The High Court's Lack of Tech Knowlege is Troubling

Remember that sexting story I shared with you Monday? Well, our nation’s highest court heard those arguments Tuesday. What we learned from their performance on the bench is that a significant number of them have a very rudimentary understanding–if any at all–of technology.

If this is the case, we should be quite concerned that this court just doesn’t have the knowleddge to accurately rule on what is likely to become an ever-increasingly tech-heavy caseload as high-tech works even further into the fabric of our lives.

Here’s just some of the surprisingly basic questions asked by justices, according to DC Dicta:

Chief Justice John Roberts, who has written out his opinions with pen and paper: “What is the difference between e-mail and a pager?”
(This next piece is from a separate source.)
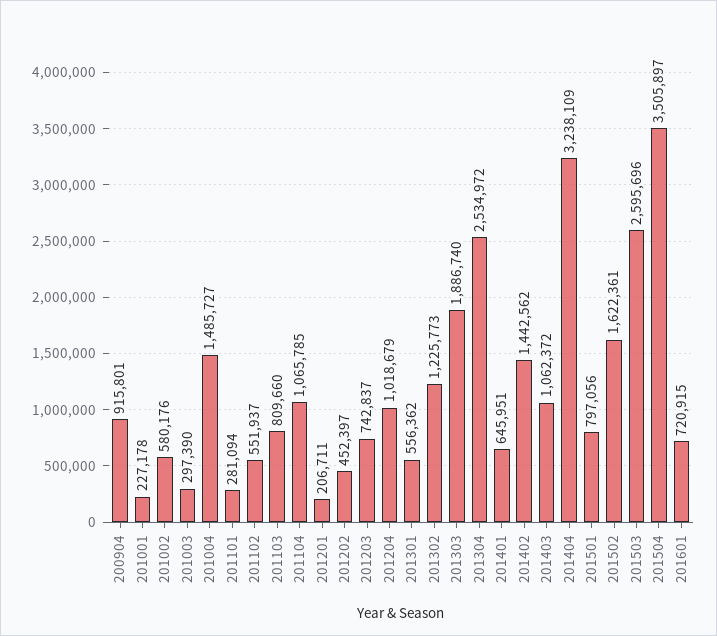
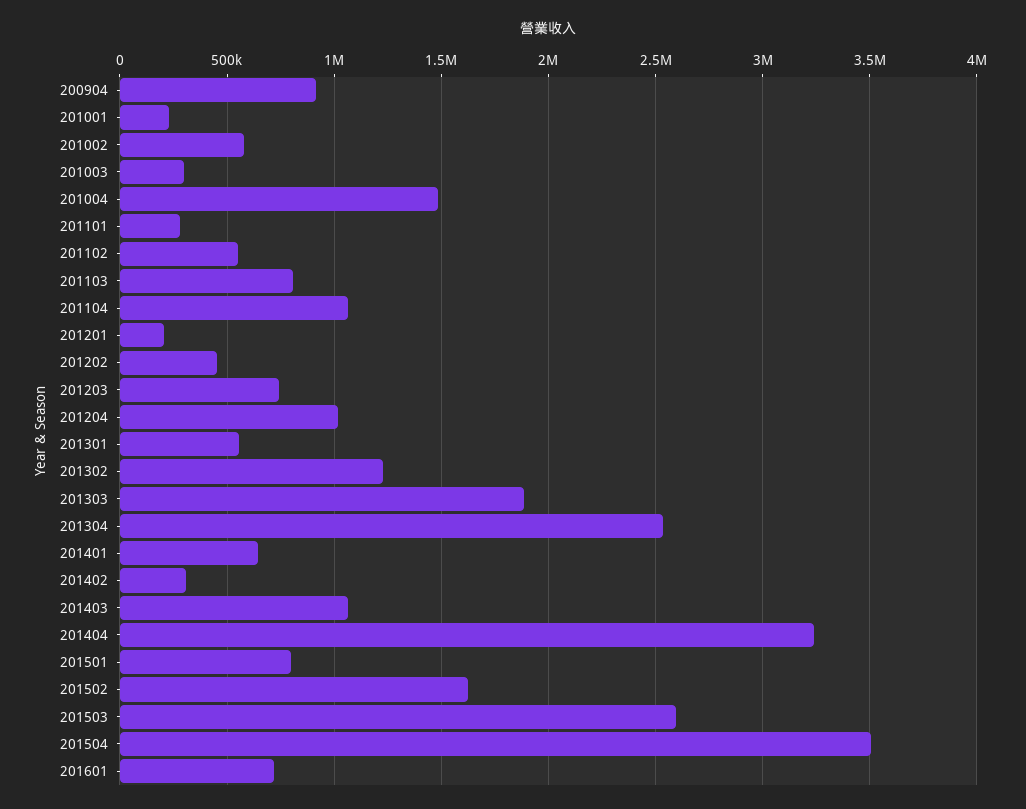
201402: 1442562 -> 300000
Justice Anthony Kennedy, failing to understand the basic concept of a text message: “[If messages are sent simultaneously], does it say: ‘Your call is important to us, and we will get back to you?'”
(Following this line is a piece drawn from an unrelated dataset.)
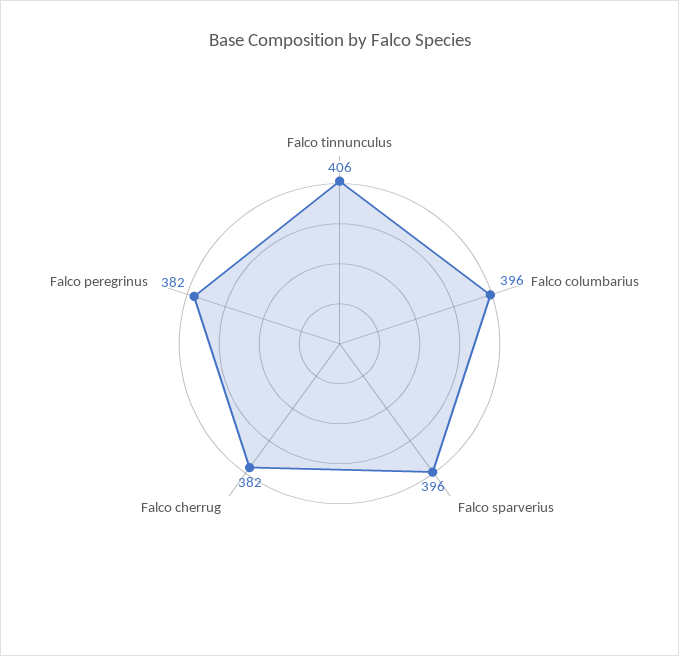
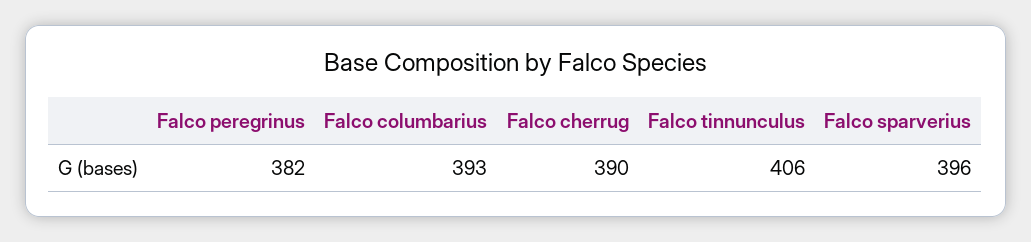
Falco columbarius: 396 -> 393
Falco cherrug: 382 -> 390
Justice Antonin Scalia, asking about those sexts: “Could Quon print these spicy little conversations and send them to his buddies?”
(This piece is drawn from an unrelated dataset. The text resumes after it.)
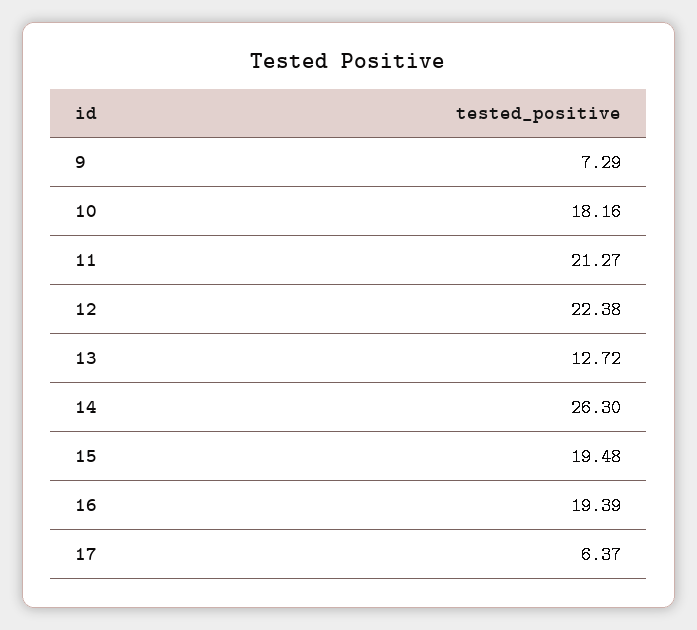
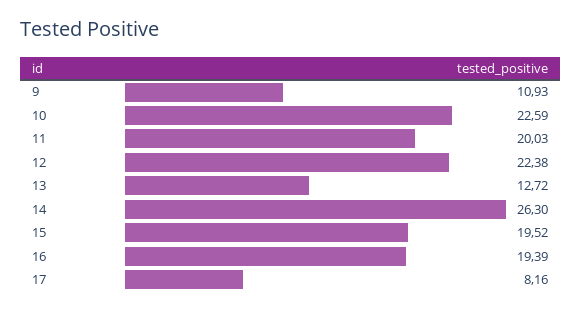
9: 7.29 -> 10.93
10: 18.16 -> 22.59
11: 21.27 -> 20.03
15: 19.48 -> 19.52
17: 6.37 -> 8.16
If our highest court cannot grasp the most basic concepts of technology, I highly question how they could provide fair judgments on any matter involving tech. This makes me very nervous.

We cannot completely blame the Court for its failings. Most of the justices are over the age of 70. However, at the same time, you need to stay current when you’re in a position to make decisions that affect the entire country.

President Obama is going to have to select a new justice very soon. Let’s hope the one he picks at least knows what e-mail is.